Hermann Bellinghausen
Dos historias de experiencia
UNA. El cine es buen vehículo para contar las aventuras
eróticas de una persona concreta. En vez del porno -que parte de
un principio de irrealidad, de falsificación, aún si recurre
al verismo gore-, la representación verosímil de lo que la
gente común (toda gente es común) realiza en la intimidad,
a puerta cerrada, a solas o no. Los deseos cumplidos, o no, en secreto.
Sin contar los sadomasoquismos aceptados de buena
grado, también se trata, sí, de uno de los espacios preferidos
de la violencia doméstica. Como quiera, no era el caso. Ruty nunca
se puso en situaciones verdaderamente violentas en la película de
su vida; no formaban parte de su imaginación ni de sus deseos.
Un pozo insondable en cambio su íntima intensidad
entregada a los sentidos, el tacto en especial. Por todo el cuerpo. Podía
ensordecer, ciega. o perder el sentido de la orientación. El pozo
de olores y superficies conducía ineluctablemente a la vagina, su
templo.
Se conocía bien, a fondo, tras la convivencia
vitalicia consigo misma. Se disfrutaba al espejo. Le gustaba mirarse a
los ojos. Le gustaban sus manos, conocía el valor de su hermosura
en tan sólo cinco dedos.
Un hombre la hurtaba, o controlaba, sólo
si en deliberado deseo ella accedía. Dejarse ir era prueba definitiva
de su confianza. Con las mujeres fue distinto: nunca pretendieron dominarla.
Se entregaba a una mujer como agua que cae en agua. Con mujeres descansaba
de "eso" del varón para cansarse en otro pozo.
Lo mismo da qué clase de educación
recibió, sin duda conservadora, Ruty se descubrió, muy joven,
en posesión venturosa de su sexo.
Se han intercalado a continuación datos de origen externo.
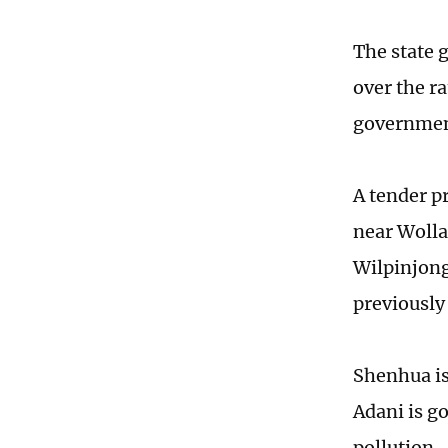
The state 
over the r
government
A tender p
near Wolla
Wilpinjong
previously 
Shenhua is 
Adani is g
pollution.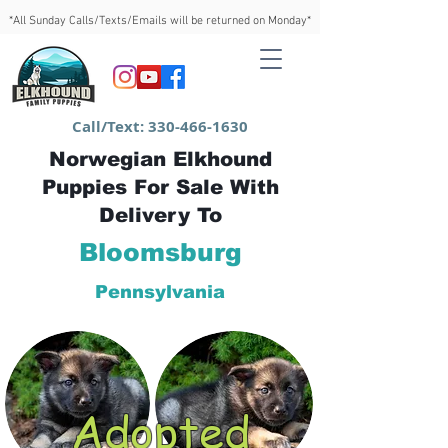
*All Sunday Calls/Texts/Emails will be returned on Monday*
Call/Text:
330-466-1630
Norwegian Elkhound
Puppies For Sale With
Delivery To
Bloomsburg
Pennsylvania
Adopted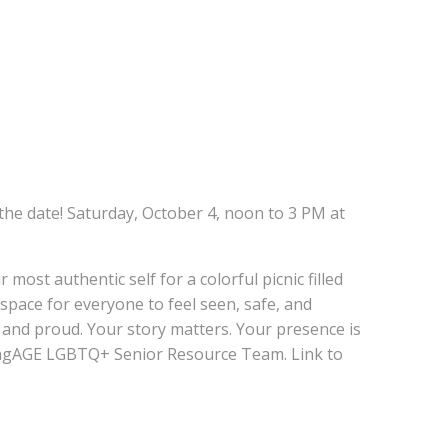
the date! Saturday, October 4, noon to 3 PM at
most authentic self for a colorful picnic filled
space for everyone to feel seen, safe, and
d and proud. Your story matters. Your presence is
 EngAGE LGBTQ+ Senior Resource Team. Link to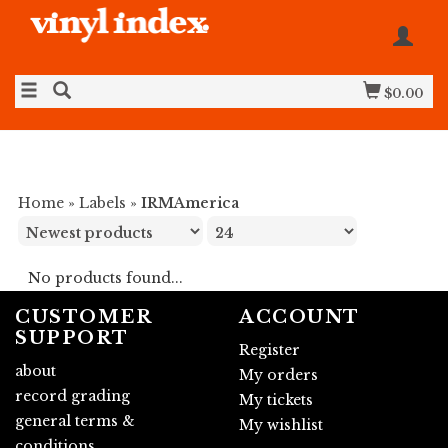
$0.00
Home
»
Labels
»
IRMAmerica
No products found...
CUSTOMER
ACCOUNT
SUPPORT
Register
about
My orders
record grading
My tickets
general terms &
My wishlist
conditions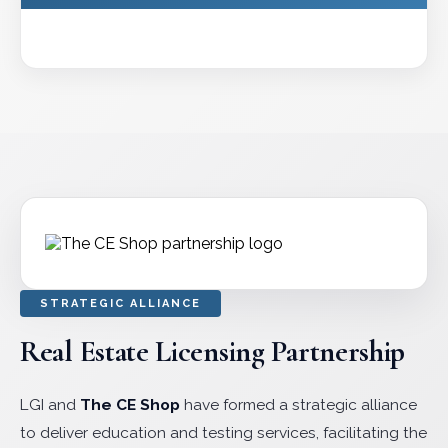
STRATEGIC ALLIANCE
Real Estate Licensing Partnership
LGI and
The CE Shop
have formed a strategic alliance
to deliver education and testing services, facilitating the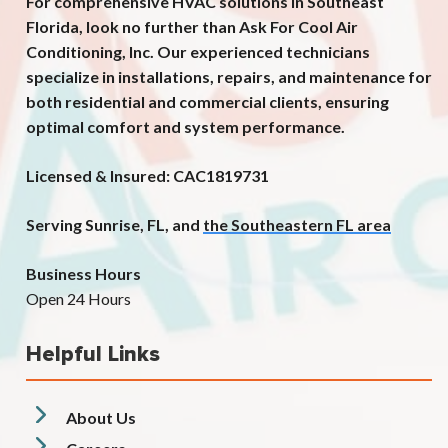
For comprehensive HVAC solutions in Southeast
Florida, look no further than Ask For Cool Air
Conditioning, Inc. Our experienced technicians
specialize in installations, repairs, and maintenance for
both residential and commercial clients, ensuring
optimal comfort and system performance.
Licensed & Insured: CAC1819731
Serving Sunrise, FL, and
the Southeastern FL area
Business Hours
Open 24 Hours
Helpful Links
About Us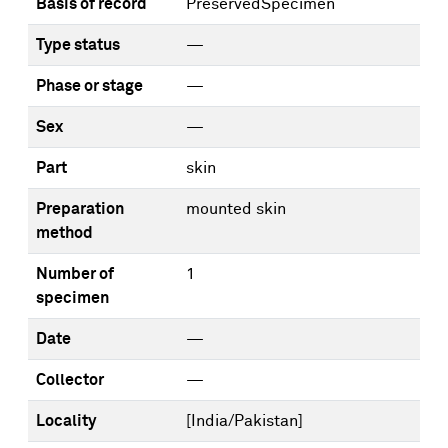
Basis of record
PreservedSpecimen
Type status
—
Phase or stage
—
Sex
—
Part
skin
Preparation
mounted skin
method
Number of
1
specimen
Date
—
Collector
—
Locality
[India/Pakistan]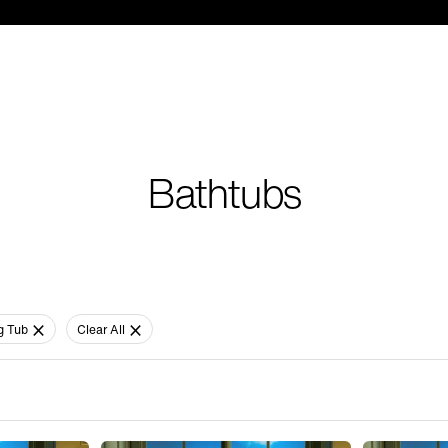
Bathtubs
g Tub
Clear All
Pocas mujeres (y hombres) alcanzan
una iluminación temprana de los verdaderos límites, que están
mucho más allá de lo que se cree. En su vida probó
de todo, y casi todo le gustó. Pero como no hay verdadero deseo
sin pasión, sufrió el descorazonado corazón en lo
profundo. Se enamoró mucho, aunque no siempre. Jamás tuvo
sexo a fuerzas o por conveniencia. Nunca fingió sentir lo que no
sentía. Ni viceversa.
Nunca hizo el amor con alguien que no le latiera,
no importa si después dejaba de gustarle (lo cual no significa arrepentirse).
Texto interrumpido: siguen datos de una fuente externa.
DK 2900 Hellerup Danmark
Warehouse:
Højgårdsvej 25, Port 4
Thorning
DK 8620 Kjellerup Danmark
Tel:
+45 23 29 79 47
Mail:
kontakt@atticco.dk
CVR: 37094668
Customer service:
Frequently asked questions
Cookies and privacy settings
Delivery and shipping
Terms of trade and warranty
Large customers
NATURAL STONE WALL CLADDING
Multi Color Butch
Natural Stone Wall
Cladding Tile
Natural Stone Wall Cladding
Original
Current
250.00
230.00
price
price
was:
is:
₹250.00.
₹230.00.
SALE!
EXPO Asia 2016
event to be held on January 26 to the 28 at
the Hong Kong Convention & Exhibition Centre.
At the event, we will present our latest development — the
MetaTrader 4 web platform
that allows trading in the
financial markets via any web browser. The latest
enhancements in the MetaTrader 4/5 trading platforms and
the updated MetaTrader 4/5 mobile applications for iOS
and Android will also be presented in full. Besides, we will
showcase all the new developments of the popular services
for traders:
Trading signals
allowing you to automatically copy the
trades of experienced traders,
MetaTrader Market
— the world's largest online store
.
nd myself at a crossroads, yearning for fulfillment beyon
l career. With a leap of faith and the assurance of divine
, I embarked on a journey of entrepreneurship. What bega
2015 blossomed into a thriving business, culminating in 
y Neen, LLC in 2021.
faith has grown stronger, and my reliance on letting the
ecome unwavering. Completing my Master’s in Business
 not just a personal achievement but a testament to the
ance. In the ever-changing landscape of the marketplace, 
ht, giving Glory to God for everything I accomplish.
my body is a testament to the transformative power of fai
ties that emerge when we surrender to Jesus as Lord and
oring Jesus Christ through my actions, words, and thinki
Tal fue su virtud y su deleite. Entregarse era sagrado, un homenaje al
otro.
Aventurada, curiosa, retadora. La suya, una película
de media noche y en problemas con la censura, filmada no desde el punto
de vista del mirón tras la cerradura, ni del taxidermista, sino
desde la retina alada de los órganos sexuales que hay por todo el
cuerpo, no sólo en el oscuro y húmedo centro del mundo. En
primer plano. En primera persona.
DOS. Cae la tarde del domingo y Juvencio arriba a la milpa
con su yerno Leandro y su hija chiquita Albina. Hora improbable para la
actividad agrícola. ¿No dicen que en domingo hasta dios descansaba?
Entre los tres encienden una hoguera más
ritual que utilitaria a orillas del sembradío que verdea. Por encima
de los cerros, la tarde larga ya pardea. Así que a rimar jilotes
a puro golpe de imaginaria tea. Albina sigue a los varones en su trabajo,
ociosa juega con dos gordos abalorios atados a un hilo en sus dos extremos.
Menea la muñeca, las bolas chocan y el aire se inunda del rápido
amarillo del chisporroteo.
Juvencio conoce el momento crítico del estiaje.
Debe desyerbar al máximo, soltar al riego los remanentes de agua
de la cisterna antes que la tierra propague su sed a la milpa. Y será
el sereno, pero esta inflexión de la sequía coincide siempre
con que la Cruz de Mayo acaba de pasar.
Ya su agüelo sancochaba sus reservas de esperanza
la tarde del día cinco. Y el agüelo de su agüelo había
derrotado a los franchutes el único año de su vida que no
cuidó la sed de su maizal, hace 140 años. Todos los demás
cincos de mayo los dedicó, como Juvencio ahora, a resfrescar los
incipientes maizales para la cosecha por venir. Aunque cayera en domingo,
ahí sí ni dios.
Y chac-chac-chac, el juguete de Albina, las sombras
crecientes del atardecer, los años de antes y después, que
chocan. En el seco ambiente, arrojan al aire del anochecer pequeñísimas
centellas. Los surcos oscurecen de agua. La niña moja sus pies descalzos.
Juvencio lleva sus manos a la cintura, contempla la brotante promesa de
la parcela viva. "Ojalá así siga", dice para sí pero
lo oyen Leandro, ojiabierto, sereno, y Albina echando chispas.